**GOAL OF THE EXERCISE**
Copy the part of the records that opens with the line containing "Rendered at 2001 by 1125 pixels." and runs through the end of the records, and replace "bbox" with "bounding box" while leaving everything else unchanged.
++++++++++
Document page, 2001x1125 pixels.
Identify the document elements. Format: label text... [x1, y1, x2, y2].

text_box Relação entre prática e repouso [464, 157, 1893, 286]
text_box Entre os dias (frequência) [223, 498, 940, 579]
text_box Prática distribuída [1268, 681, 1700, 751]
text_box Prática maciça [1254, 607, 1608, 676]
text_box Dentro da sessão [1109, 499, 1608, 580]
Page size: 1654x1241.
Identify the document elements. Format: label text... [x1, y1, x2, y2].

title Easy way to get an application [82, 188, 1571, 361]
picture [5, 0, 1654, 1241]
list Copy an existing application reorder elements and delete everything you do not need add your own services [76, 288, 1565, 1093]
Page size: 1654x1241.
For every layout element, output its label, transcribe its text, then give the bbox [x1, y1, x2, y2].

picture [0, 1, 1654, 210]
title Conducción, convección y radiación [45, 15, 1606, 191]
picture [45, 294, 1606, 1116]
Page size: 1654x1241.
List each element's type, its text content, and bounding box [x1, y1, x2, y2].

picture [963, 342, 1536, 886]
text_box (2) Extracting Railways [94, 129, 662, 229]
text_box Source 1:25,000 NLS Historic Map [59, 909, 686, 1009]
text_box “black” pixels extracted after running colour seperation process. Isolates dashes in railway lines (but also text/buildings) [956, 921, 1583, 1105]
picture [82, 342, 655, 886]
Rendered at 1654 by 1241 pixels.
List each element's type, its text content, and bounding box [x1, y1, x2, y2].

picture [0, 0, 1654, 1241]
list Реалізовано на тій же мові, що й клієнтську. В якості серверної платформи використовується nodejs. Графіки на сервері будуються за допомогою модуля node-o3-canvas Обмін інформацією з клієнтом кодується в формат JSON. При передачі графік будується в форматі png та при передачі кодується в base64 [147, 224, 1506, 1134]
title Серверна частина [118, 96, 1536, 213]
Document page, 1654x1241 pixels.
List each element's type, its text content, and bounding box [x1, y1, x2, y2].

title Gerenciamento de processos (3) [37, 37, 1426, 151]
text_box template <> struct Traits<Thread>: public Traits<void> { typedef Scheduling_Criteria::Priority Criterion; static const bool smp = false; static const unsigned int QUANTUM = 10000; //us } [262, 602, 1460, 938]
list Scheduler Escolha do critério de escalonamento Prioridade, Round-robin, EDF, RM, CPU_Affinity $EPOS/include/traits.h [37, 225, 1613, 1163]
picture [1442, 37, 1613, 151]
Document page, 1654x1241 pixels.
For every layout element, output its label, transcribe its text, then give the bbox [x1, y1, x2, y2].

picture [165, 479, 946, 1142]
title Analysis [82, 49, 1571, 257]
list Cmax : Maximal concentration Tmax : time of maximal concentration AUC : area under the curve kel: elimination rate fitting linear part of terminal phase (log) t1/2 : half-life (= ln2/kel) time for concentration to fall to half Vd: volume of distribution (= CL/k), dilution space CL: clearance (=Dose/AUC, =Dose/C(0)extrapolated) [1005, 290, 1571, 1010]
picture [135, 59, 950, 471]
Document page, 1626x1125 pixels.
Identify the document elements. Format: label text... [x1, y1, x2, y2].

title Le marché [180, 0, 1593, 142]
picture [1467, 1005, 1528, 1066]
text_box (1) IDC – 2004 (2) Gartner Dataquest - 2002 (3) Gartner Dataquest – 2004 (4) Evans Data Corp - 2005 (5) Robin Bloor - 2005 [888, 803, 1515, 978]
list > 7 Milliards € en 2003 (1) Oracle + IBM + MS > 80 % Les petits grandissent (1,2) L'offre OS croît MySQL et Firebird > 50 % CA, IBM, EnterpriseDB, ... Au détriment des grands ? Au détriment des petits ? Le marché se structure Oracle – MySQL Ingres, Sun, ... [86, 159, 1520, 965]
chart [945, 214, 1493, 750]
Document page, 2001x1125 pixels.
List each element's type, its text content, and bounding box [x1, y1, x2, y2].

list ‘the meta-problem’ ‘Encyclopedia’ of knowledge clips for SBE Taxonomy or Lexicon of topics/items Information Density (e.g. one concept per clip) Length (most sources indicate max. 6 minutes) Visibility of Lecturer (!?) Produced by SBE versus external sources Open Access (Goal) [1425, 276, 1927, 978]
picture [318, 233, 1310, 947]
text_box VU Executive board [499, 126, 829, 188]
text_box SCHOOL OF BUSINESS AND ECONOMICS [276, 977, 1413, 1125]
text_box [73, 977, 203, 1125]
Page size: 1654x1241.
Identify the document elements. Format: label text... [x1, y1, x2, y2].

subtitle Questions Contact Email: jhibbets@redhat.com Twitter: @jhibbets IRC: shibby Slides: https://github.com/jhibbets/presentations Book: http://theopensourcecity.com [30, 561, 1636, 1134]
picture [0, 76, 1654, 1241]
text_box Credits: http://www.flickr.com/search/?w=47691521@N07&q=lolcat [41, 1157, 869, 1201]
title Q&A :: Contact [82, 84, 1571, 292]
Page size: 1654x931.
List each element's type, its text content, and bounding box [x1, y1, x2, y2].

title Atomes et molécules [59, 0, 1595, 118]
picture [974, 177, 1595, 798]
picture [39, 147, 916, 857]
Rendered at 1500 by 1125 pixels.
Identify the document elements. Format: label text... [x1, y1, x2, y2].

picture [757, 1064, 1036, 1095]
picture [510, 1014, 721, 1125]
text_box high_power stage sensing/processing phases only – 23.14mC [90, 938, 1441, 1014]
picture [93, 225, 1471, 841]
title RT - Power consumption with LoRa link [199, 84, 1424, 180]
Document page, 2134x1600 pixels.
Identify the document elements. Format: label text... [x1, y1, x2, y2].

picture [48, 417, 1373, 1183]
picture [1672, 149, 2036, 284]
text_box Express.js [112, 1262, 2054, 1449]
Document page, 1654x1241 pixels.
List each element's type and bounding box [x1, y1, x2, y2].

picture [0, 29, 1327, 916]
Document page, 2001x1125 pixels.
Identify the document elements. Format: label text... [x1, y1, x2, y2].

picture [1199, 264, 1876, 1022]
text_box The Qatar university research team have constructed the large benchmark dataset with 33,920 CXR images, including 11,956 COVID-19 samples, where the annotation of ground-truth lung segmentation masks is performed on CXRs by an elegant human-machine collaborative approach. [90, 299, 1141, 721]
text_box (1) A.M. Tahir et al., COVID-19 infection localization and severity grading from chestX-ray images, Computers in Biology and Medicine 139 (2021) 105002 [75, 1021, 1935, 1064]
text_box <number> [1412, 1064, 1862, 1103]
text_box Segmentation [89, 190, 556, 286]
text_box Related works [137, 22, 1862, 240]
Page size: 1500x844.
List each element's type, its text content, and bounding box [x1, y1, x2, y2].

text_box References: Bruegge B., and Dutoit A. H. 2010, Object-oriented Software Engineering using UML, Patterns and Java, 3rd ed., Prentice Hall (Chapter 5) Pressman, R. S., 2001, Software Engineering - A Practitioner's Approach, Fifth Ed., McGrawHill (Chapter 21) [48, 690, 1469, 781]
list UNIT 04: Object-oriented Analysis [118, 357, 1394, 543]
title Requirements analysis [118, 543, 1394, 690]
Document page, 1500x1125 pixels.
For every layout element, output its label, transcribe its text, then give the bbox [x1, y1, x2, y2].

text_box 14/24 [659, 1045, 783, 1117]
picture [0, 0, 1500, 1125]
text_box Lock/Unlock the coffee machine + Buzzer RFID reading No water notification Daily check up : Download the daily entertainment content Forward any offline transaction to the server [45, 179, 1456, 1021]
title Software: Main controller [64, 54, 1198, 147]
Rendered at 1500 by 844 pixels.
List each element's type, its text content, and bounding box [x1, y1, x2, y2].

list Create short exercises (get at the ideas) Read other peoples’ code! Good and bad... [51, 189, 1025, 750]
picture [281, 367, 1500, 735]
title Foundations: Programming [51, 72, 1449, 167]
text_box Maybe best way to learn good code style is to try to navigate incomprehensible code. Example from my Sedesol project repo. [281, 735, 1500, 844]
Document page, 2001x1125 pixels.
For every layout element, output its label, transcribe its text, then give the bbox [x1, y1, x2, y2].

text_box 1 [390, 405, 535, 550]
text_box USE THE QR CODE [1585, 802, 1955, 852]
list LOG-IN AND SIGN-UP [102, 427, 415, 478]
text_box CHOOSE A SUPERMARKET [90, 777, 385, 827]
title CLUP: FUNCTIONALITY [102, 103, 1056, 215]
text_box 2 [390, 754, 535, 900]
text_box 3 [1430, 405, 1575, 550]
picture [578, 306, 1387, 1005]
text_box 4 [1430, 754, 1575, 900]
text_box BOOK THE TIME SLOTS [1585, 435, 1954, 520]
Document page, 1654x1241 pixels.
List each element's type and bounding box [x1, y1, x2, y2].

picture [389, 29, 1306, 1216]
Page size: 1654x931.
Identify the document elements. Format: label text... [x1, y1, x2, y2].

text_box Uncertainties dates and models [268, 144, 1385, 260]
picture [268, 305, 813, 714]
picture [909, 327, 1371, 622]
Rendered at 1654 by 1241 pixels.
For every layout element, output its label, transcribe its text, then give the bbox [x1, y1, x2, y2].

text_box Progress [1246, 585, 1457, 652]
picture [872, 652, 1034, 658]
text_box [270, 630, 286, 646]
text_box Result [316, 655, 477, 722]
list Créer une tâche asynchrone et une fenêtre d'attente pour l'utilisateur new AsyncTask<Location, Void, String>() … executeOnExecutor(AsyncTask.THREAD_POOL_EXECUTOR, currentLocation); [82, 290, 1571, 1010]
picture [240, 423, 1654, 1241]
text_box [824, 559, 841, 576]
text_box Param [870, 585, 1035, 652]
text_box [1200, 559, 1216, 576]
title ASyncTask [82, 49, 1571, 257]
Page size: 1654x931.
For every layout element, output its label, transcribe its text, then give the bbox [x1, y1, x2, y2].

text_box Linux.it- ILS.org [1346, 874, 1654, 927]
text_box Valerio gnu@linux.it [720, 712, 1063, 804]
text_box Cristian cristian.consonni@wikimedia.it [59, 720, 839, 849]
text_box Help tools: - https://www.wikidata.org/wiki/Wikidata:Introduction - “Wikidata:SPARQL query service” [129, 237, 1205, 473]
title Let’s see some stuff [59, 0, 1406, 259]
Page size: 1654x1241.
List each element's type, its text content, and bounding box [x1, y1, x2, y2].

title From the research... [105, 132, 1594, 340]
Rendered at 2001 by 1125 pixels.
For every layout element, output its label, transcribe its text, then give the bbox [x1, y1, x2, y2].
++++++++++
**COMPLETED EXERCISE**
Rendered at 2001 by 1125 pixels.
For every layout element, output its label, transcribe its text, then give the bounding box [x1, y1, x2, y2].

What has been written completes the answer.